Well my wife purchased this wood for me back in 07, I set it aside and decided I would turn it when I felt like I was a good Call maker.. Well Duck call maker anyway.. LOL I finally grabbed it off the shelf and turned it up.. Cocobolo, Half Sap Wood, Half Heart wood, the Sap wood has a hint of spalting in it.. Ca Finish Brass band single reed..


----------



## bill (May 21, 2004)

"wood" make a fine addition to any collection


----------



## WildThings (Jan 2, 2007)

Wowser!!!!!!!


----------



## southerntexas (Jun 1, 2013)

What did you use for your finish?

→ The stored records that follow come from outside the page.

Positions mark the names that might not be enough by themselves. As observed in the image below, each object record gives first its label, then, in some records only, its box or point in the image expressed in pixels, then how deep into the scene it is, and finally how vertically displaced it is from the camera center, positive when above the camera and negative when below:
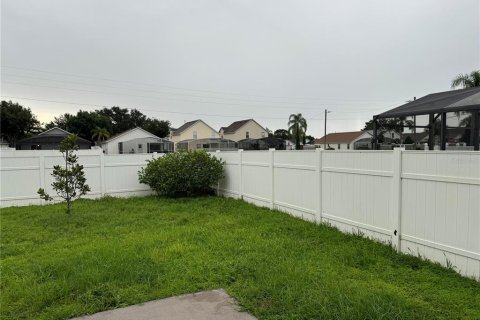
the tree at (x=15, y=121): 44.38 +3.72
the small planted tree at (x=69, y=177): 7.75 -0.70
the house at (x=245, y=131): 57.97 +2.62
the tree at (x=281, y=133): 70.91 +2.79
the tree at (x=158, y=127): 62.72 +3.73
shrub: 10.20 -0.81
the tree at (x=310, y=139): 64.88 +1.21
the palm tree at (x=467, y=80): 14.43 +2.86
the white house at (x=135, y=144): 40.69 +0.45
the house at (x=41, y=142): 37.72 +0.71
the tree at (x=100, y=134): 53.19 +2.16
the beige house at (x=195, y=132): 54.22 +2.46
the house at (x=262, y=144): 39.72 +0.20
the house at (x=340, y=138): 52.91 +1.09
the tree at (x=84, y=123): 55.25 +4.18
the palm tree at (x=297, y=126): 54.00 +3.12
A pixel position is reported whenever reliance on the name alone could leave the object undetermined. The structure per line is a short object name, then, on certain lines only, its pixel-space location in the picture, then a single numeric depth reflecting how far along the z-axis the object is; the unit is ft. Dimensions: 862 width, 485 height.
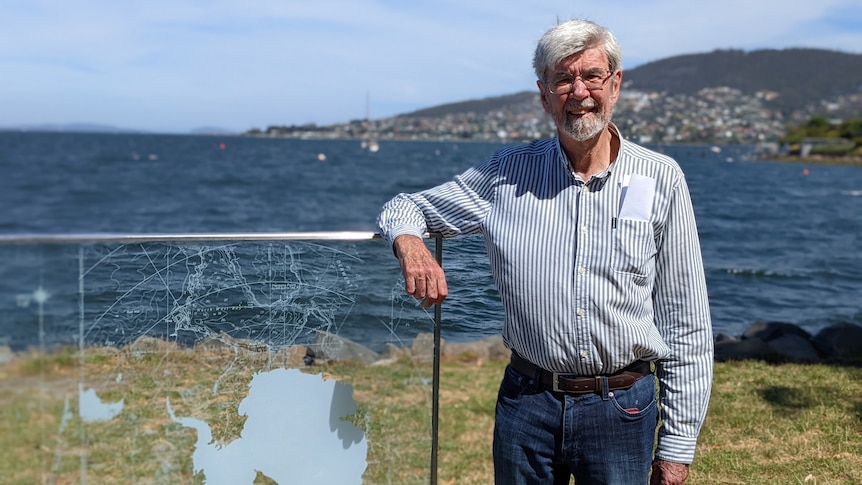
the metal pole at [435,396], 9.61
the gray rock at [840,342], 25.53
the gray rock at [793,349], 24.70
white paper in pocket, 7.42
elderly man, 7.43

It looks really good!


----------



## FishBone (Oct 11, 2004)

I don't see anything plain about that call. Very nice work Robert.


----------



## Tortuga (May 21, 2004)

Now that's what I think of as a duck call...back in the olden times. 

Kudos, Mate.... I love it...


----------



## Robert A. (Jan 8, 2009)

Thank you all for your kind words!!

I agree Tuga.. it has and old school apeal to it..

Southern Texas, I use a CA "*Cyanoacrylate" *Finish on my calls.. Basically it is very close to super glue. As my call is spinning on the lathe i begin to apply it directly from the bottle and then use a Viva paper towel to smooth it moving from one side of the call to the next. After 14-20 coats I will wet sand to 1200 and use Hut Plastic polish to finish it up..

Robert A.


----------



## A Salt Weapon (Jan 23, 2006)

Flat-out gorgeous!


----------